German prosthetics company mulls IPO for 2017

Hans Georg Naeder

German prosthetics company Ottobock is riding the tailwinds of success, scoring FDA clearance earlier this year for a more natural version of its prosthetic hand device. Now, the company is reaching for its next milestone, planning to launch an IPO in the next two years to spur development.

As CEO Hans Georg Naeder told Germany's Focus magazine, the company wants to enter the stock exchange with its "strongly growing healthcare business" in 2017, Reuters reports. Ottobock counts its healthcare business as its largest unit, with around 7,300 employees and sales of €771 million ($856 million) last year, the company said on its website. As a first step in its IPO, Ottobock would offer investors 25% stock in its healthcare business, according to the Reuters story.

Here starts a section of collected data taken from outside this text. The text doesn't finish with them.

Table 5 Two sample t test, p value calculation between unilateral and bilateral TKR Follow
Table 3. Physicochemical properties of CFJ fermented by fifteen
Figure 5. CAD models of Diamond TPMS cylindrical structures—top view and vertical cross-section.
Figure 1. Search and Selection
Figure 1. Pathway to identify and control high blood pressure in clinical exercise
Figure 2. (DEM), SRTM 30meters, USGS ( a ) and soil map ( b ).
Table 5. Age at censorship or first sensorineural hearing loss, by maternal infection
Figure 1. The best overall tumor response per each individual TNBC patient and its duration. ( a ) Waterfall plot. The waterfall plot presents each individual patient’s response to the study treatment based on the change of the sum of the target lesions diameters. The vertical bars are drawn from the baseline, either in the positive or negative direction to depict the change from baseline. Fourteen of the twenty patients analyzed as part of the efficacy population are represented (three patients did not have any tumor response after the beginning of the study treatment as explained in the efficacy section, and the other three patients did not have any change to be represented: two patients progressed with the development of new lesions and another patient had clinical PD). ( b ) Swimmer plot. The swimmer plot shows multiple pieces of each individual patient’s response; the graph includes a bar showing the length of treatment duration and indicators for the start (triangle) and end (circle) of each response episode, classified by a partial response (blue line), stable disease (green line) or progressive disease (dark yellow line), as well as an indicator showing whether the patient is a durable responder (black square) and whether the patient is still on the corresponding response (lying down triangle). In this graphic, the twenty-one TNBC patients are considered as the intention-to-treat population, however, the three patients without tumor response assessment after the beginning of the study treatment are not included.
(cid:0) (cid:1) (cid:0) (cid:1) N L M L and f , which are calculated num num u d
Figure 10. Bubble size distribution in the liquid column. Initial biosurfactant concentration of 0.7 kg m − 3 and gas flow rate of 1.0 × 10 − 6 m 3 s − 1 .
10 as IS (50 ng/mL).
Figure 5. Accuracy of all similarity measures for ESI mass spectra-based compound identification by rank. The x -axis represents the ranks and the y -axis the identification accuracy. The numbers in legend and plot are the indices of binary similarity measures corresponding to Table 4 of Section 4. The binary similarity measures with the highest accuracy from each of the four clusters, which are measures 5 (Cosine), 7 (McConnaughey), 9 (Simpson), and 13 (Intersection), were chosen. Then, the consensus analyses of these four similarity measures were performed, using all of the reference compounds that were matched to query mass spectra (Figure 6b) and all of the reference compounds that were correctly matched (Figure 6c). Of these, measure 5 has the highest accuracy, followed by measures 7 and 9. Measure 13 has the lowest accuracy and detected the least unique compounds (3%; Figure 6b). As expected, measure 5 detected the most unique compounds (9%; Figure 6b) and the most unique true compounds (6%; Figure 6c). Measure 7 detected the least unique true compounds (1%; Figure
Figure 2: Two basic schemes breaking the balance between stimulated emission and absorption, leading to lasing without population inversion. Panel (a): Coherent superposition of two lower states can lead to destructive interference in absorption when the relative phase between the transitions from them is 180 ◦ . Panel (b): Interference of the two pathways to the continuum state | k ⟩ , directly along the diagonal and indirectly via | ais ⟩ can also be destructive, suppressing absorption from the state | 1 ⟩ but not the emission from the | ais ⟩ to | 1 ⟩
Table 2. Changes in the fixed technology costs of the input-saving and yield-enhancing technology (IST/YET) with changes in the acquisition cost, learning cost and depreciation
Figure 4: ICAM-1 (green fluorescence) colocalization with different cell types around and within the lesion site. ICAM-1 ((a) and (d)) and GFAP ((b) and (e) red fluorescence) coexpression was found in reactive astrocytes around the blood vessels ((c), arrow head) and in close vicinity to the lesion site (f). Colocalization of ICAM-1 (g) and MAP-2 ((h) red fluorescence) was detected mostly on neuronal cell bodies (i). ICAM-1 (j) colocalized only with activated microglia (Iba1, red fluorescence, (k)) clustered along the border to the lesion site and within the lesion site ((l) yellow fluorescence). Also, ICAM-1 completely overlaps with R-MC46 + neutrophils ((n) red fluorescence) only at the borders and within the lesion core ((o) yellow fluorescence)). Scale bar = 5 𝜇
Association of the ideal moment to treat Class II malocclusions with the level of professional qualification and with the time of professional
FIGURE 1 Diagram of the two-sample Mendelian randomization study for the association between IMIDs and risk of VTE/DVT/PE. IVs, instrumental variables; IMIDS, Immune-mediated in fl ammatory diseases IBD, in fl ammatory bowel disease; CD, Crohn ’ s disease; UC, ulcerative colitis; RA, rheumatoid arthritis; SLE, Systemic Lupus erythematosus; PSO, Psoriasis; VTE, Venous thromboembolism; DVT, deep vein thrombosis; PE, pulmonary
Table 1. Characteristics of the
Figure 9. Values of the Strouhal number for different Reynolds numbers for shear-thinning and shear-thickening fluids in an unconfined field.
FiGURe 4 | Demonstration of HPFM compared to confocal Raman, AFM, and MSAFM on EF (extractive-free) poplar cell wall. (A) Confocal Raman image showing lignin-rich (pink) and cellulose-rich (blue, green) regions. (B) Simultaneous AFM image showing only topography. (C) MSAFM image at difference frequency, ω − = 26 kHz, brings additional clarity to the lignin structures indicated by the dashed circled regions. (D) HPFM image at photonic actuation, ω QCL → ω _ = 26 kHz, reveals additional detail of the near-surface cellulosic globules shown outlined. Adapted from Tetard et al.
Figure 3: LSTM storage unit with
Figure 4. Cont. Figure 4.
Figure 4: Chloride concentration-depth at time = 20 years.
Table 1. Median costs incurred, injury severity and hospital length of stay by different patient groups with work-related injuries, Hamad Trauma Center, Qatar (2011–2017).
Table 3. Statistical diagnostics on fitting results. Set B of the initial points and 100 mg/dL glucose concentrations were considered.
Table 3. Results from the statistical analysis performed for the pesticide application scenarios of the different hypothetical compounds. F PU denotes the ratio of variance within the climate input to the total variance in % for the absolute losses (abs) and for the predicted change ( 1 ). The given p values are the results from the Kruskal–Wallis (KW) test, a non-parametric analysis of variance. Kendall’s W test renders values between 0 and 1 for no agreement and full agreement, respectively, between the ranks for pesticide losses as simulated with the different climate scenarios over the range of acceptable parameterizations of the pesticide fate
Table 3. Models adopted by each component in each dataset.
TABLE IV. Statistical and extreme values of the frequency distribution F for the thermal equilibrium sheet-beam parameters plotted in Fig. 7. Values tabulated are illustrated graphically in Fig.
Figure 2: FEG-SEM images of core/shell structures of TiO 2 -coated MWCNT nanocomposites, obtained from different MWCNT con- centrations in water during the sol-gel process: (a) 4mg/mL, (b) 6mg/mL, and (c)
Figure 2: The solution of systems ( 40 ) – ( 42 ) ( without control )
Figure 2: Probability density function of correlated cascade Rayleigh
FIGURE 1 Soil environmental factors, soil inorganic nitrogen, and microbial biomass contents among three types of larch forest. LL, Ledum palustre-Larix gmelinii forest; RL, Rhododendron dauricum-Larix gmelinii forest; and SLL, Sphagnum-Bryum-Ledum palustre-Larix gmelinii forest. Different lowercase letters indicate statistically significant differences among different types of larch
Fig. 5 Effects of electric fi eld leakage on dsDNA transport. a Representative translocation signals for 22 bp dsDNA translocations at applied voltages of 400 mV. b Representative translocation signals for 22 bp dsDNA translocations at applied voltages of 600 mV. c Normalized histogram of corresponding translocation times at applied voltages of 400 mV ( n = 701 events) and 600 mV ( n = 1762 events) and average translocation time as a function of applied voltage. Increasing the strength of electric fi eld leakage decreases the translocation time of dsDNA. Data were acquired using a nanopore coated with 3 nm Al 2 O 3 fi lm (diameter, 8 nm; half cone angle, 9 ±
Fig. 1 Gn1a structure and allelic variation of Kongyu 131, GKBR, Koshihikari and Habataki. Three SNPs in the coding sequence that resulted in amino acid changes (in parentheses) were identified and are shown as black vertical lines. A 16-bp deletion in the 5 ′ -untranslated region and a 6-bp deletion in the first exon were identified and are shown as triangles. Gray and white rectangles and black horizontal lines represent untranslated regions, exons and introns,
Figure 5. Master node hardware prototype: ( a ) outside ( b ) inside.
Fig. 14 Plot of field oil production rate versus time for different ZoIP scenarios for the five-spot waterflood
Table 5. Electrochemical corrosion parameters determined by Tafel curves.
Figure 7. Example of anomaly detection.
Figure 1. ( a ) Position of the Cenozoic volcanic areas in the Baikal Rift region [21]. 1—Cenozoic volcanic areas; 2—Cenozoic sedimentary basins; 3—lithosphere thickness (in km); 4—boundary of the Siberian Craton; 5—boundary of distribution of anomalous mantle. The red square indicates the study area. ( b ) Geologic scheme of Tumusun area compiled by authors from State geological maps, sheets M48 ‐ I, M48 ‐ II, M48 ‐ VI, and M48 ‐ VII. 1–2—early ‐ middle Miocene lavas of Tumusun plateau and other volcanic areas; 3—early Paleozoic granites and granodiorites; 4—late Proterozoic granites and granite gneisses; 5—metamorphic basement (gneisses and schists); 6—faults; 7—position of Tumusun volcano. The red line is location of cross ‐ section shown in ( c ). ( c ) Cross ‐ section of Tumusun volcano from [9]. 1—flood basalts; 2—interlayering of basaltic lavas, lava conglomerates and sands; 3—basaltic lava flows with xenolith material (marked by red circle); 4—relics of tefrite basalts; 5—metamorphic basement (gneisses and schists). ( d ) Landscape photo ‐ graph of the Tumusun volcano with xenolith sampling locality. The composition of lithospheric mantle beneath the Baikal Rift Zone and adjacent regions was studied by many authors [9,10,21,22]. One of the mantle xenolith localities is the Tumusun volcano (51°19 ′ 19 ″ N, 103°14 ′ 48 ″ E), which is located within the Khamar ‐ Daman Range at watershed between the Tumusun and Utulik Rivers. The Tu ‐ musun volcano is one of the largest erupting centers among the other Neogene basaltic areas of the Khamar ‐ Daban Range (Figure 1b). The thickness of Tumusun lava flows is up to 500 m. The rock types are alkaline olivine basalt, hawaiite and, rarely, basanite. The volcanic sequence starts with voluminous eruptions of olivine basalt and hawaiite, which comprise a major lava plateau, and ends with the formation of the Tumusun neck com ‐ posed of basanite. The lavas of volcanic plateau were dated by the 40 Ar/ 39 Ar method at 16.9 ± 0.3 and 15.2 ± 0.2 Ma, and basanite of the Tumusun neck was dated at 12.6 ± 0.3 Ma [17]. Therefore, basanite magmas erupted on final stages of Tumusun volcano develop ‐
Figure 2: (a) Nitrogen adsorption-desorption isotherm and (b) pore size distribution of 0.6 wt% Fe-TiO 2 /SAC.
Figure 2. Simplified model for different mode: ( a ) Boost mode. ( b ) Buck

The company's aspirations come at a pivotal moment in the industry, as med tech outfits look to prosthetics and mobility devices as a potentially fruitful source of growth. Ottobock's Michelangelo Hand uses electrical signals in the brain to allow users to grip and rotate objects. The company already got FDA clearance for its device in 2014, and an approval in March covered a more natural version of the product for upper limb amputees.

The Michelangelo Hand--Courtesy of Ottobock

But Ottobock is not the only one looking to cash in on the prosthetics market. Companies such as DEKA Innovative Solutions, Second Sight Medical Products ($EYES) and ReWalk Robotics ($RWLK) are all hard at work on innovative devices, scoring funds and generating positive data for their prosthetics systems. In June, Second Sight revealed promising long-term data for its visual prosthetic implant, which showed that up to 89% of subjects performed better on visual tests after using the system for three years. Earlier this month, DEKA expanded its partnership with the Defense Advanced Research Projects Agency (DARPA) with a $7 million grant to develop a prosthetic arm with a sense of touch.

In 2014, ReWalk nabbed FDA clearance for its robotic exoskeleton. The device could help 218,000 paraplegics in the U.S. alone, a market that could be worth "billions of dollars," CEO Larry Jasinski said earlier this year. But the company could face a few hurdles along the way, as consumers and insurers grapple with the product's $71,000 price tag.